I’ve been playing with the NGE, and am a bit confused by the Vector Converter. Here’s my editor: Babylon.js Node Geometry Editor
As you can see, I’m trying to scale the spheres proportionally to the y value of their position. I’m feeding in random values into the converter, sending the xyz output to the position input of Instantiate and sending the y output to a Map Range for scaling. However, it’s not working. The scaling seems totally random and not correlated to the height.
I placed debug nodes to capture the output of the Vector Converter, and expected the Y value in the XYZ output and the Y value output to be the same, however, they’re not. They seem unrelated.
I think what’s going on is that each output is calling the random function again, so it’s effectively a new value. But there is a way to disable this behavior, the LockMode on the random blocks:
I know @PatrickRyan is hard at work in the NGE documentation, so maybe he has written something about LockMode already? (please keep in mind he’s OOF so it will take a while for him to see this)
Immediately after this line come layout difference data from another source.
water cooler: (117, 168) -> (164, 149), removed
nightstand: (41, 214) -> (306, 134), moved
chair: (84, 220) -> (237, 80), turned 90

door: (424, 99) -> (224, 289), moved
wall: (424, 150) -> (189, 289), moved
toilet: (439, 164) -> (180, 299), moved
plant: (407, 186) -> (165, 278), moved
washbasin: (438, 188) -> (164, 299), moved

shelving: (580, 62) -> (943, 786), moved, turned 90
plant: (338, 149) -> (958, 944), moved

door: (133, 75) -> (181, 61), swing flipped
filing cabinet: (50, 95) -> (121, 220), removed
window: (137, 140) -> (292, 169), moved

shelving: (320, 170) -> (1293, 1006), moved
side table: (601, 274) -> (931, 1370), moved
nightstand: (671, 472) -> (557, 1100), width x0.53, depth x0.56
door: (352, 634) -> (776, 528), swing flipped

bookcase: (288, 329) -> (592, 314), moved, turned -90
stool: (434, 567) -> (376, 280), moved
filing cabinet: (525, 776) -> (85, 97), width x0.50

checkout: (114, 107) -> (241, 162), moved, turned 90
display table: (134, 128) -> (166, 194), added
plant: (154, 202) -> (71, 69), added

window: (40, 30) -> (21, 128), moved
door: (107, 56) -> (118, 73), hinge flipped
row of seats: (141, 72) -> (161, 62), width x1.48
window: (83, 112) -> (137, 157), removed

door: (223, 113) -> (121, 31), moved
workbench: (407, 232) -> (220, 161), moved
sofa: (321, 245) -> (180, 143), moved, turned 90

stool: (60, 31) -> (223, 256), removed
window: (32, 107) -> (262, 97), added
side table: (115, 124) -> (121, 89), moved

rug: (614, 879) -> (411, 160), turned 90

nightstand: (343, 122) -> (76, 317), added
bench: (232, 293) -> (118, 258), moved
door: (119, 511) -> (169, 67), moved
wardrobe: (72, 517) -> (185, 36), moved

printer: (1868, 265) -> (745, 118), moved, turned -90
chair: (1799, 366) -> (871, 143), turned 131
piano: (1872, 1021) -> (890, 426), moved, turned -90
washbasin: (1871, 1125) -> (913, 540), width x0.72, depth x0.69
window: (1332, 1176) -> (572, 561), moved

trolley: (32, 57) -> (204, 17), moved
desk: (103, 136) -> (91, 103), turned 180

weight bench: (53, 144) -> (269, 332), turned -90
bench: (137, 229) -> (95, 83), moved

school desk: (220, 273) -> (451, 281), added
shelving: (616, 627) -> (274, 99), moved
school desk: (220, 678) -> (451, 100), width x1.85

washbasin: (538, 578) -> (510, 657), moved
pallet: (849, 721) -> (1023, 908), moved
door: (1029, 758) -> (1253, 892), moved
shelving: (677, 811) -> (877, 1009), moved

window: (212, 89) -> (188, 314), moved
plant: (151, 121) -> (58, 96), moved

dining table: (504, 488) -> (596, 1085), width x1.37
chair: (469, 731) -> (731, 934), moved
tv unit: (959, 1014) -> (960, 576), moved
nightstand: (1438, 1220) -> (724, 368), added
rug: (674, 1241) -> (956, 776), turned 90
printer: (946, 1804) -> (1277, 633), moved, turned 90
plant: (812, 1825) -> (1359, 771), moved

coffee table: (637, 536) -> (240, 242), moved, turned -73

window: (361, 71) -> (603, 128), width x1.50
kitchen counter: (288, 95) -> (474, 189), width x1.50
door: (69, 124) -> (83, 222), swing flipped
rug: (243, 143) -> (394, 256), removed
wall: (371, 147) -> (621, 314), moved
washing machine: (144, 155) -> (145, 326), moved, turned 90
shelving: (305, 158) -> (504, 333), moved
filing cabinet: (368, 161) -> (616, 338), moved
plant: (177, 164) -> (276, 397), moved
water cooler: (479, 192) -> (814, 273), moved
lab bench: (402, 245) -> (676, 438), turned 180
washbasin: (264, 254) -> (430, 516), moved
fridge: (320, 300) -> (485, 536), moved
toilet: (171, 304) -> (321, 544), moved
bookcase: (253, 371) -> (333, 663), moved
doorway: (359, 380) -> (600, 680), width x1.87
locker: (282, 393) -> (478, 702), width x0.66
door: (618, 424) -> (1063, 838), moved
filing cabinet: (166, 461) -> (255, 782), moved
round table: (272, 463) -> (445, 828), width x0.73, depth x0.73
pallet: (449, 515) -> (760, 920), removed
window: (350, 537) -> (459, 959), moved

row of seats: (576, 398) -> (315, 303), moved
@thomas, the concept of context that comes with this tool is the hardest to grasp because it is so different than all our other tools. Basically, you have to know when you are evaluating context and what that context will be. For any node that can evaluate context, you have to tell it whether to evaluate it each the time the node is called or to evaluate it once and return the same value for each call. Similarly, there are nodes that generate random data of some sort and those have a lock mode on them which limits when the random data will be generated. You can do it always, only on loop (for the closest possible looping node), or only on instance (which will generate the data once per instance created). The last one, once per instance, also works if you aren’t instantiating anything but have nested loop nodes which could generate the data many times. Locking the node to generate per instance acts like a restriction to only ever generate the date once if there is no instancing of the mesh.
The best parts of the documentation to read would be this section about context and how it is used. We also have a quick description of lock mode on the random node, but we need to go back and expand it since we added lock per instance after the initial documentation was written. I will likely also go back and add a section after evaluating context to dive deeper in to lock mode as it goes hand-in-hand with context evaluation.